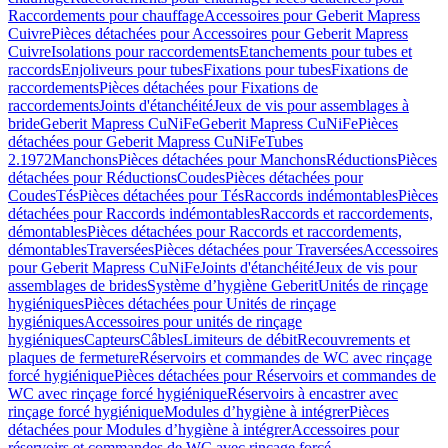
Raccordements pour chauffage
Accessoires pour Geberit Mapress
Cuivre
Pièces détachées pour Accessoires pour Geberit Mapress
Cuivre
Isolations pour raccordements
Etanchements pour tubes et
raccords
Enjoliveurs pour tubes
Fixations pour tubes
Fixations de
raccordements
Pièces détachées pour Fixations de
raccordements
Joints d'étanchéité
Jeux de vis pour assemblages à
bride
Geberit Mapress CuNiFe
Geberit Mapress CuNiFe
Pièces
détachées pour Geberit Mapress CuNiFe
Tubes
2.1972
Manchons
Pièces détachées pour Manchons
Réductions
Pièces
détachées pour Réductions
Coudes
Pièces détachées pour
Coudes
Tés
Pièces détachées pour Tés
Raccords indémontables
Pièces
détachées pour Raccords indémontables
Raccords et raccordements,
démontables
Pièces détachées pour Raccords et raccordements,
démontables
Traversées
Pièces détachées pour Traversées
Accessoires
pour Geberit Mapress CuNiFe
Joints d'étanchéité
Jeux de vis pour
assemblages de brides
Système d’hygiène Geberit
Unités de rinçage
hygiéniques
Pièces détachées pour Unités de rinçage
hygiéniques
Accessoires pour unités de rinçage
hygiéniques
Capteurs
Câbles
Limiteurs de débit
Recouvrements et
plaques de fermeture
Réservoirs et commandes de WC avec rinçage
forcé hygiénique
Pièces détachées pour Réservoirs et commandes de
WC avec rinçage forcé hygiénique
Réservoirs à encastrer avec
rinçage forcé hygiénique
Modules d’hygiène à intégrer
Pièces
détachées pour Modules d’hygiène à intégrer
Accessoires pour
réservoirs et commandes de WC avec rinçage forcé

**Exercise requirements**
Each record must be returned exactly as it stands, and the images omitted.

**Written solution**
Raccordements pour chauffage
Accessoires pour Geberit Mapress
Cuivre
Pièces détachées pour Accessoires pour Geberit Mapress
Cuivre
Isolations pour raccordements
Etanchements pour tubes et
raccords
Enjoliveurs pour tubes
Fixations pour tubes
Fixations de
raccordements
Pièces détachées pour Fixations de
raccordements
Joints d'étanchéité
Jeux de vis pour assemblages à
bride
Geberit Mapress CuNiFe
Geberit Mapress CuNiFe
Pièces
détachées pour Geberit Mapress CuNiFe
Tubes
2.1972
Manchons
Pièces détachées pour Manchons
Réductions
Pièces
détachées pour Réductions
Coudes
Pièces détachées pour
Coudes
Tés
Pièces détachées pour Tés
Raccords indémontables
Pièces
détachées pour Raccords indémontables
Raccords et raccordements,
démontables
Pièces détachées pour Raccords et raccordements,
démontables
Traversées
Pièces détachées pour Traversées
Accessoires
pour Geberit Mapress CuNiFe
Joints d'étanchéité
Jeux de vis pour
assemblages de brides
Système d’hygiène Geberit
Unités de rinçage
hygiéniques
Pièces détachées pour Unités de rinçage
hygiéniques
Accessoires pour unités de rinçage
hygiéniques
Capteurs
Câbles
Limiteurs de débit
Recouvrements et
plaques de fermeture
Réservoirs et commandes de WC avec rinçage
forcé hygiénique
Pièces détachées pour Réservoirs et commandes de
WC avec rinçage forcé hygiénique
Réservoirs à encastrer avec
rinçage forcé hygiénique
Modules d’hygiène à intégrer
Pièces
détachées pour Modules d’hygiène à intégrer
Accessoires pour
réservoirs et commandes de WC avec rinçage forcé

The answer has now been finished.